PCI – DSS and Cardholder Security
The Payment Card Industry Data Security Standard (PCI DSS) was formed in 2004 by Visa, MasterCard, Discover Card and American express with the goal of creating a set of policies and procedures to enhance the security of credit, debit and cash transactions as well as protect cardholder information. The PDC DSS has set forth six major objectives:
- A secure network must be maintained in which transactions can be conducted. 2 – Cardholder information must be protected and secure wherever it is stored.
- Systems should be protected against the activities of malicious hackers by using frequently updated anti-virus, anti-spyware programs, and other anti-malware solutions.
- Access to system information and operations should be restricted and controlled.
- Networks must be constantly monitored and regularly tested to ensure that all security measures and processes in place, are functioning properly, and are kept up to date.
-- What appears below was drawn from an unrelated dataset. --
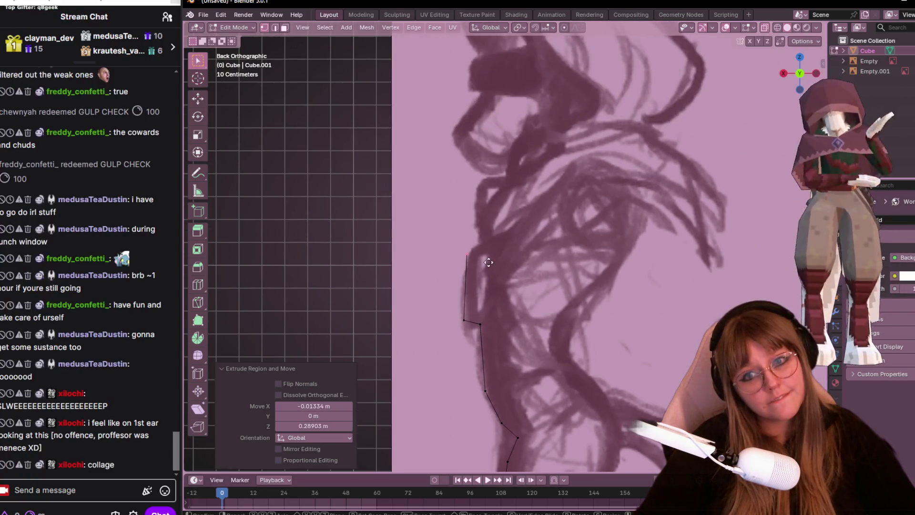
key("e")
left_click(496, 240)
key("e")
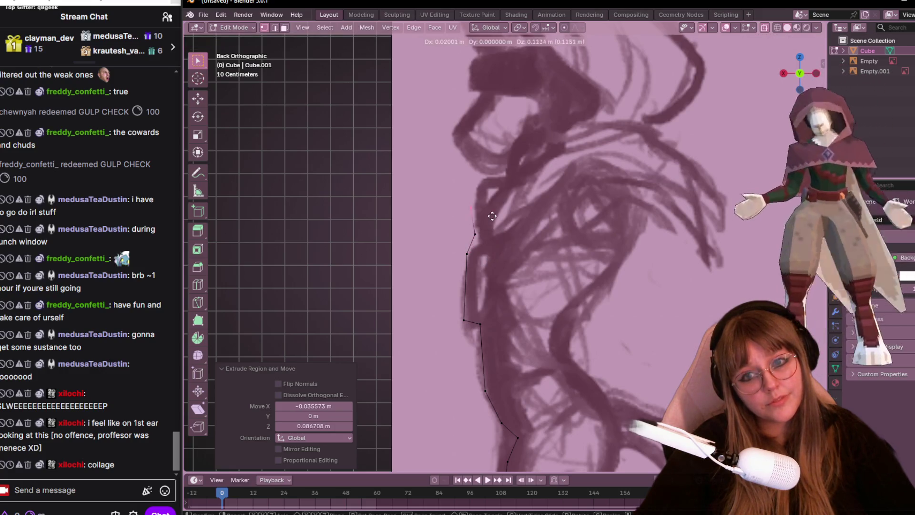
left_click(492, 202)
key("e")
- A formal information security policy must be defined, maintained, and followed at all time and by all participating entities.
By complying with PCI DSS regulations merchants are protected against law suits from Visa, MasterCard, Discover Card and American Express in the event that card holder information is obtained and misused by persons other then the card holder.
Though PCI DSS has been set in place, the ultimate responsibility rests with the merchant. It is up to the merchant to maintain compliance with PCI DSS regulations, maintain a secure network and maintain a company security policy to protect against cardholder information theft.